The company avoided liquidation. It retained its QBCC licence. It continued trading. The director avoided the immediate consequences that may have followed liquidation, including the potential crystallisation of personal liability issues.
The company also avoided the ongoing accrual of significant non-deductible interest on the outstanding ATO debt.
In short, the SBR gave the business a structured pathway to deal with its debt while preserving enterprise value.
That is often the real value of an SBR. It is not always just about reducing the debt. Sometimes it is about buying time, preserving licences, protecting goodwill, and allowing a viable business to trade through its difficulties.
What makes a strong SBR proposal?
The bar for acceptance is rising.
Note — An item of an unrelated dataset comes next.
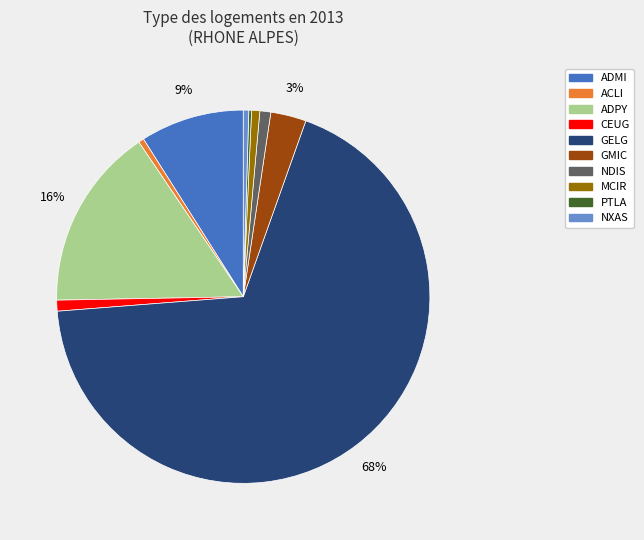

The MCIR slice represents 1% of the pie. True or false?

True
That makes preparation critical.
A company can only propose one SBR plan within a seven-year period, so there is limited room for error. Directors and advisers need to ensure the proposal is properly prepared, commercially realistic, and supported by a clear explanation of why the business should survive.
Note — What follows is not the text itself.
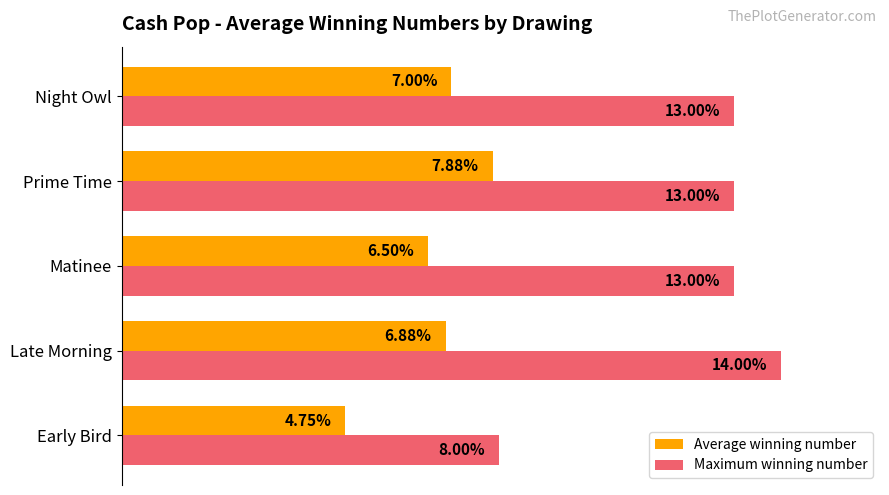

Which series changed the most between Matinee and Night Owl?

Average winning number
In the current environment, a strong SBR proposal will usually need to address the following matters.
First, all tax lodgements must be up to date. This is non-negotiable. Outstanding BAS, income tax returns, superannuation reporting, and other lodgements need to be addressed before a proposal can be issued.
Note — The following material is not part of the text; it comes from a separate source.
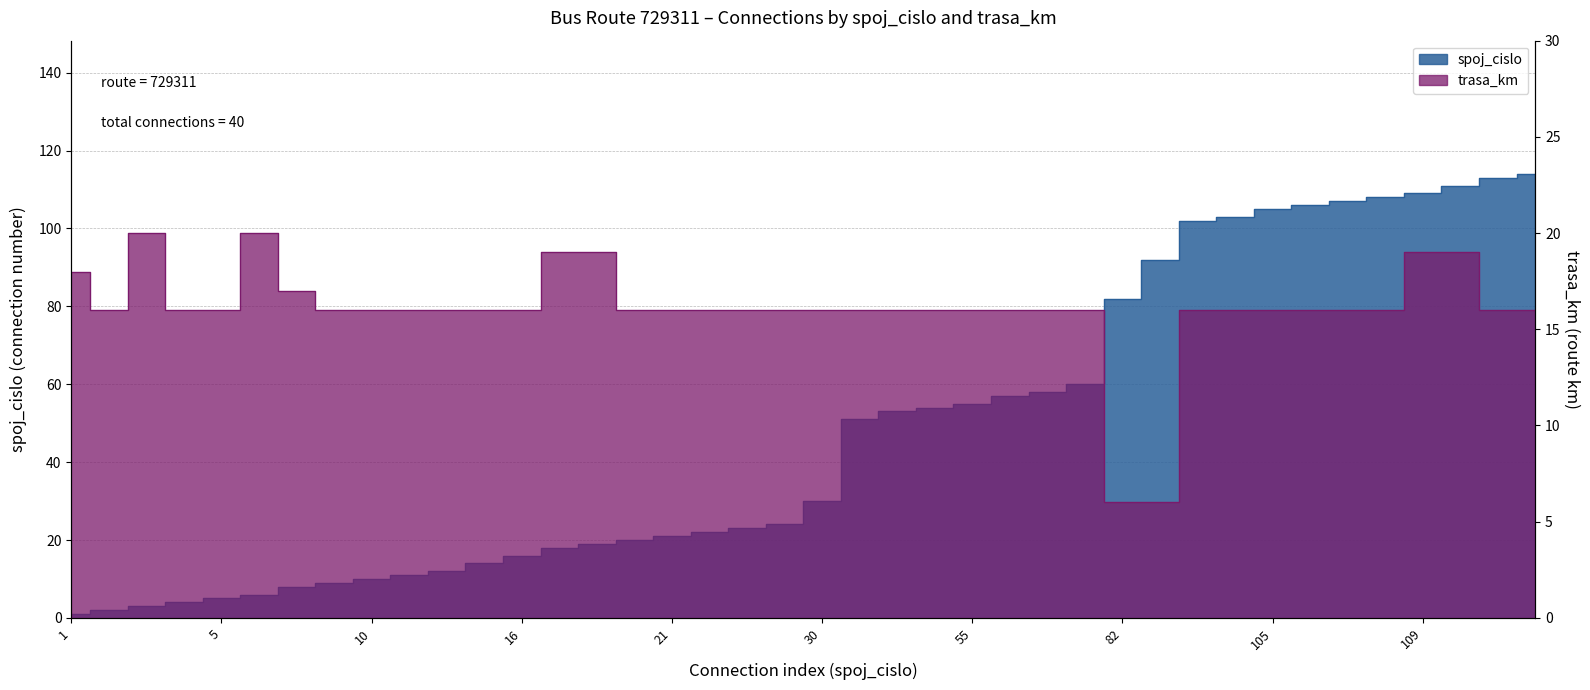

List the series in order of their overall mean, highest first.

spoj_cislo, trasa_km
Second, employee entitlements must be paid and up to date. This includes superannuation. A company that has not dealt properly with employee entitlements will face obvious difficulty putting forward a credible restructure.
Third, there needs to be a clear explanation of how the business got into difficulty. Creditors, particularly the ATO, want to understand what caused the debt to build up.
Fourth, and just as importantly, the proposal must explain what has changed. If the same issues remain, creditors are unlikely to be persuaded that the business will trade successfully after the restructure.
Fifth, the proposal must demonstrate future viability. This will often require cash flow forecasts showing that the company can meet its ongoing trading obligations, remain compliant with future tax liabilities, and fund the proposed SBR payments.
Sixth, creditors must receive a better return than they would in a liquidation. This remains a fundamental part of the analysis. Any director loan accounts, related party transactions, preference recoveries, insolvent trading claims, or other potential recoveries need to be considered.
Seventh, the company must demonstrate ongoing tax compliance. The ATO is increasingly focused on whether current obligations are being met, not just whether historical debt can be compromised.
Finally, related party transactions will be closely scrutinised. Director loan accounts, payments to related entities, asset transfers, and drawings taken while tax debts remain unpaid can all affect the outcome.
Director engagement is critical
The SBR process moves quickly.
Directors need to be engaged, responsive, and ready to provide information. Cash flows, trading history, creditor details, tax records, employee entitlement information, and explanations for key transactions all need to be dealt with promptly.
While the restructuring practitioner assists with the process, it is ultimately the director’s proposal.
A well-prepared director, supported by good advisers, will always be in a better position than one who waits until the pressure becomes unmanageable.
The key takeaway
The SBR process remains a very useful restructuring tool for small businesses, but it is not a soft option.
The ATO’s approach has evolved. Proposals are being reviewed more closely. Viability, compliance, director conduct, and liquidation comparison are all critical.
The best outcomes are still available, but they are more likely to be achieved where directors act early, understand the issues, and put forward a proposal that is realistic, properly supported, and commercially better than liquidation.
For viable businesses, SBRs remain powerful.
But in the current environment, the proposal needs to stack up.